Please output exactly the part of the records below that opens with the line containing "- Vorschaubilder aktualisiert." and closes with the line containing "- CDATA wird", both lines included, and nothing else.

-- Opening Marker --

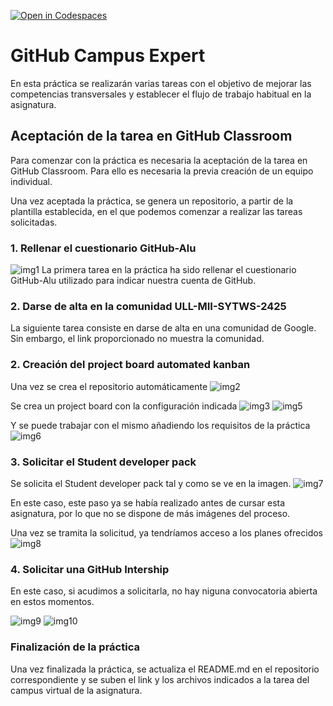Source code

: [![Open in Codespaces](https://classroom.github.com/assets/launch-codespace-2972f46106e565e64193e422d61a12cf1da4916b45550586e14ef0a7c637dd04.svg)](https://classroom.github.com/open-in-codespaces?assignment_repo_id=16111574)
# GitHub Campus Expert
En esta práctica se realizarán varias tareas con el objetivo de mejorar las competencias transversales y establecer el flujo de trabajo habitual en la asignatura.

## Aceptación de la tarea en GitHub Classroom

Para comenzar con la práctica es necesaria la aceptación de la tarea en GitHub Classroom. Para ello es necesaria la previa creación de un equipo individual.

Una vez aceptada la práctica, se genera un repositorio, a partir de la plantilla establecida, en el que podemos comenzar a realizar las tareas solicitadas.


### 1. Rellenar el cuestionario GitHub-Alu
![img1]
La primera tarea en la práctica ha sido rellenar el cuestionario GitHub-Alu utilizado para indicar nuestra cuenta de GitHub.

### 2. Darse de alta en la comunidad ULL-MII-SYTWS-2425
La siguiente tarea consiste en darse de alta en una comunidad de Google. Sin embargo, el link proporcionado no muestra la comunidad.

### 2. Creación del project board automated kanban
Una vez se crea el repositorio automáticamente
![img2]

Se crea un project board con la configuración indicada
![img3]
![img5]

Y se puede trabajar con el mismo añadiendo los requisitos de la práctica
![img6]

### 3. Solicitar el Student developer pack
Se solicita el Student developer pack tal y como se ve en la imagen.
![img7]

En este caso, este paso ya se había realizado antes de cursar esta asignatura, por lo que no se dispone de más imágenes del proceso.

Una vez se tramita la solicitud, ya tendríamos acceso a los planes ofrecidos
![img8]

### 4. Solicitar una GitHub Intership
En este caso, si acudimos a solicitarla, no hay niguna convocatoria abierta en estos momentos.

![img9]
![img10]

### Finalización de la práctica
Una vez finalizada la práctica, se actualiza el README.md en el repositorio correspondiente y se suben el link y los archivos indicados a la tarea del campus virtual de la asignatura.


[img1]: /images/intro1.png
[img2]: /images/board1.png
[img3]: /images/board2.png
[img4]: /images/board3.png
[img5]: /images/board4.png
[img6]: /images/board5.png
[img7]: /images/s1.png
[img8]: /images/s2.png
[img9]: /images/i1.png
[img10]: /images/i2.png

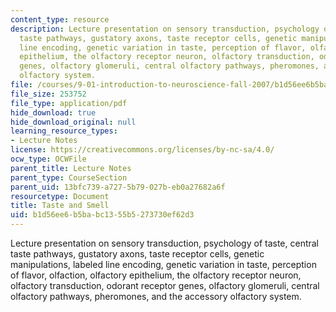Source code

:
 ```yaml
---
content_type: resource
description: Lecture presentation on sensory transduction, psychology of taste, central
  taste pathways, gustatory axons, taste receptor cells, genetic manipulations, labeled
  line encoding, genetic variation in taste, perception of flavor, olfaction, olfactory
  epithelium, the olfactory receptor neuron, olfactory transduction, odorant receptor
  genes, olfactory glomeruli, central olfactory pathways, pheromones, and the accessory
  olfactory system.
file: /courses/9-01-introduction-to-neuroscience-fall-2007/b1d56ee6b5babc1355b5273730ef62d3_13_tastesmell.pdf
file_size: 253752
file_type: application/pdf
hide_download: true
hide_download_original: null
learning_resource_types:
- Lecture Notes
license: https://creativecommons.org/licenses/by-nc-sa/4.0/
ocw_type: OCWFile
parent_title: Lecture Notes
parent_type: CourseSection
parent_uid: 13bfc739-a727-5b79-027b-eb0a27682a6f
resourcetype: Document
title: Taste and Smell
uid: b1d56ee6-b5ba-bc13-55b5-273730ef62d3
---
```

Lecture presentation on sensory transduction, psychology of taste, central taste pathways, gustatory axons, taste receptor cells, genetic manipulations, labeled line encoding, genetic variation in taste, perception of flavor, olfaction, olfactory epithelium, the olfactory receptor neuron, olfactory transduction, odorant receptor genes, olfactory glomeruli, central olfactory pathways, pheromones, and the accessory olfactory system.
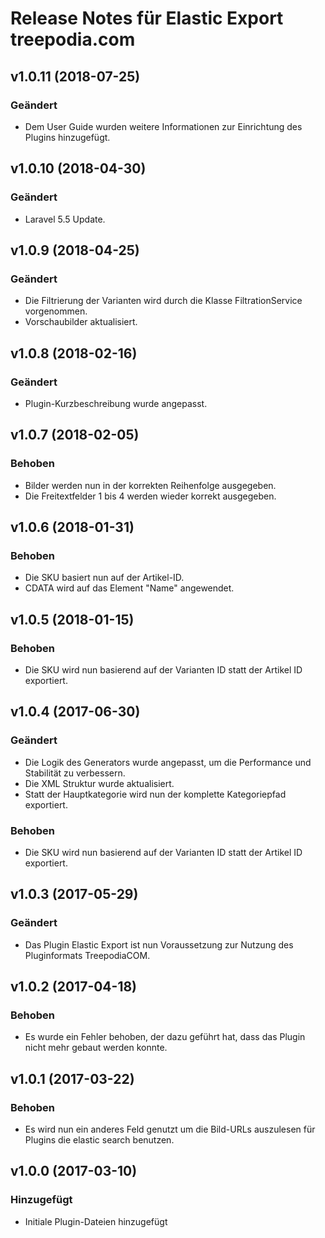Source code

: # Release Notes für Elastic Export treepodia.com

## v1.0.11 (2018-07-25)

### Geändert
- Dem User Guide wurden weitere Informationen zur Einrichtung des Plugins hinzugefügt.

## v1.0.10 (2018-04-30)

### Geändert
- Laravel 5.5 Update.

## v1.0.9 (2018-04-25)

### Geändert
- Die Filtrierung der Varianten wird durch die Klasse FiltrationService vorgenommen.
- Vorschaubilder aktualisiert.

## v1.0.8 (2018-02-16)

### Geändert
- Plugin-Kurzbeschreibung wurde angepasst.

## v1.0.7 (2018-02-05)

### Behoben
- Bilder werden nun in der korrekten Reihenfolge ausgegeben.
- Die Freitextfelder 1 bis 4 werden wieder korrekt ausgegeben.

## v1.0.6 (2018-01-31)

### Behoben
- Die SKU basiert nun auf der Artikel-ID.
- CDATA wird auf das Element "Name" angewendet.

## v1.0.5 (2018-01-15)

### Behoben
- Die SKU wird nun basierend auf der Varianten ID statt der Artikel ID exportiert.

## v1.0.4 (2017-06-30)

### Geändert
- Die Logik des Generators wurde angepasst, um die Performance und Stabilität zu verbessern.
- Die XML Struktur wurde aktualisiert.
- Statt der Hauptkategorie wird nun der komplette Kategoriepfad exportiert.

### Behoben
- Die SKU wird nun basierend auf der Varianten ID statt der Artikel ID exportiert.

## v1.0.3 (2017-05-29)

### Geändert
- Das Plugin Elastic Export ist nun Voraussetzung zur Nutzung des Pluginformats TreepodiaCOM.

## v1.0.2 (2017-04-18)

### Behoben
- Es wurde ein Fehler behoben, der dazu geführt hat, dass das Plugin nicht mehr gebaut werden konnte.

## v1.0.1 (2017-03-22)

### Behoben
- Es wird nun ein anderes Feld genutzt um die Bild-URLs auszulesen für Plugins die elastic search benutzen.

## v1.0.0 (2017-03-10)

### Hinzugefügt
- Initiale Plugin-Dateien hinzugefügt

-- Closing Marker --

FINAL ANSWER.
- Vorschaubilder aktualisiert.

## v1.0.8 (2018-02-16)

### Geändert
- Plugin-Kurzbeschreibung wurde angepasst.

## v1.0.7 (2018-02-05)

### Behoben
- Bilder werden nun in der korrekten Reihenfolge ausgegeben.
- Die Freitextfelder 1 bis 4 werden wieder korrekt ausgegeben.

## v1.0.6 (2018-01-31)

### Behoben
- Die SKU basiert nun auf der Artikel-ID.
- CDATA wird auf das Element "Name" angewendet.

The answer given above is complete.